Para todos os envolvidos, a primeira apresentação de “The Wernicke’s Area” foi uma experiência extremamente emocionante, principalmente para a família Boss. Debbie Boss emocionou-se “observando as pessoas fazerem o que ela não podia mais fazer”, disse seu marido. No entanto, como ela não estava diretamente envolvida na formação do trabalho, há uma pequena distância da “Área de Wernicke”.
A experiência vivida desempenha um grande papel na obra da compositora Megan Steinberg, que coloca praticantes neurodiversos e deficientes em todos os aspectos do processo criativo.
“Outlier II”, de Steinberg, criado com o conjunto Distractfold e os artistas Elle Chante e Luke Moore, explora, em forma musical, como a inteligência artificial, ou IA, pode excluir pessoas com deficiência trabalhando a partir de uma compreensão generalizada da experiência humana. “Outlier II” envolve uma melodia gerada por IA que se generaliza ao longo do tempo, perdendo gradualmente nuances antes de ser interrompida por uma série de improvisações baseadas no acaso.
Steinberg considerou a acessibilidade desde o início do processo criativo e produziu partituras adaptadas às necessidades de cada artista.
“Isso é tão raro em ambientes artísticos”, disse Chante, uma vocalista com Síndrome de Ehlers-Danlos hipermóvel, uma condição que afeta suas articulações. “Normalmente, é como, ‘Oh, nós temos essa coisa, e queremos que seja acessível.’ Aqui, é, ‘Queremos ser acessíveis, e aqui está esta peça que estamos tentando criar.’ E isso fez uma diferença gigantesca.”

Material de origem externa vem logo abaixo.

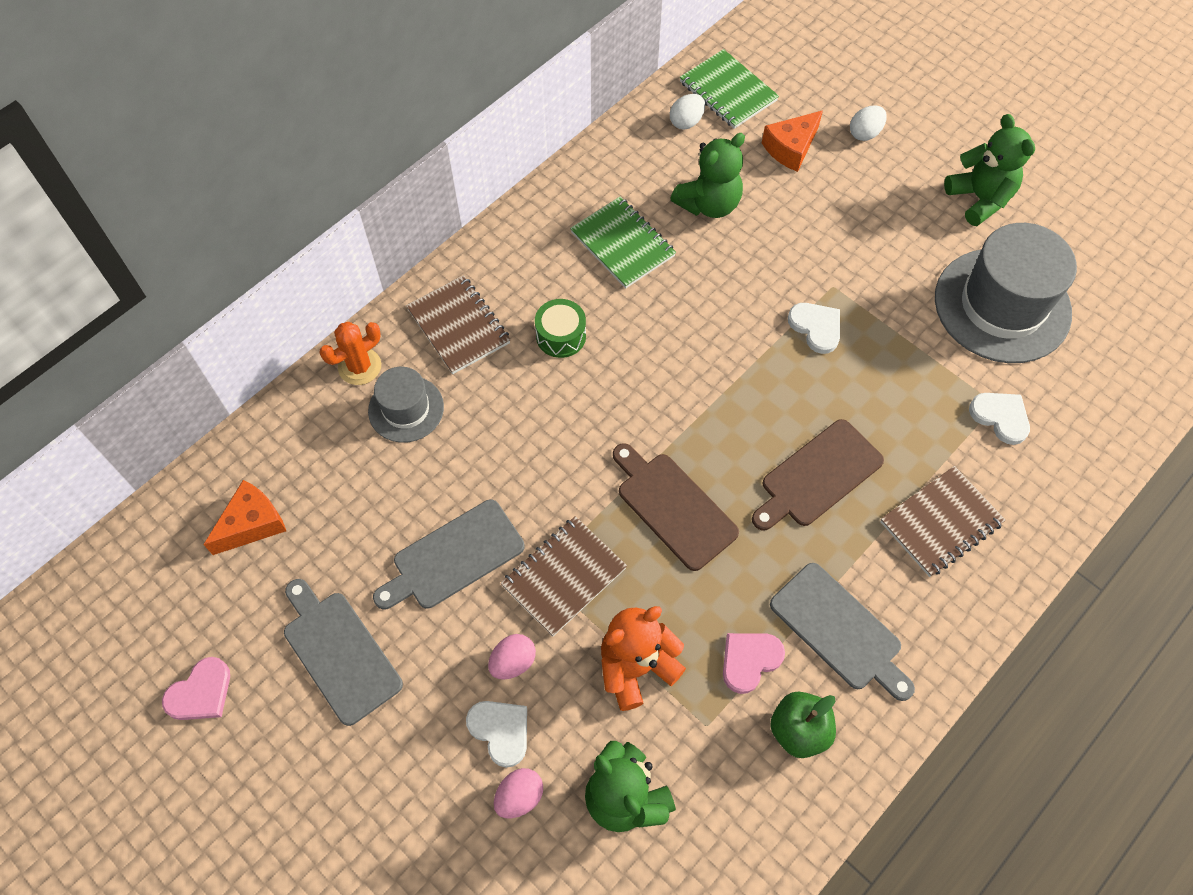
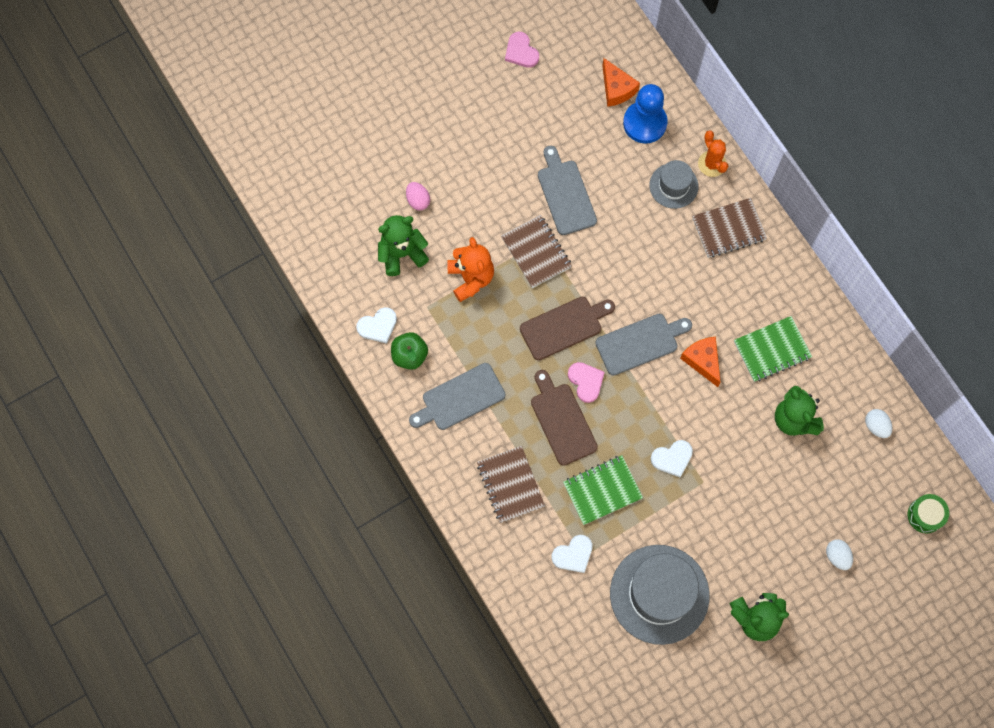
camera: 105 degrees right, 10 degrees up
(307, 470) = (645, 123): none -> blue pawn
(339, 652) = (524, 124): grey cutting board -> grey cutting board (640, 343)
(500, 731) = (456, 198): white heart -> white heart (378, 326)
(513, 662) = (492, 213): pink egg -> none
(561, 336) = (705, 291): green drum -> green drum (925, 515)
(728, 91) = (900, 466): green notebook -> green notebook (602, 490)
(749, 660) = (457, 341): pink heart -> pink heart (586, 381)
(791, 148) = (834, 495): orange cheese -> orange cheese (702, 361)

Projetos como esses também produzem música que é mais representativa da amplitude da experiência humana, de acordo com Cat McGill, chefe de desenvolvimento de programas da Drake Music, uma instituição de caridade voltada para música, deficiência e tecnologia. Esses projetos “nos forçam a desafiar nosso pensamento sobre deficiência e neurodiversidade”, escreveu ela em uma entrevista por e-mail.
“Se abordarmos uma situação com a suposição de que cada indivíduo tem uma contribuição única a fazer, em vez de sentir que precisamos corrigi-los”, acrescentou McGill, “abraçamos as diferenças como parte natural da humanidade”.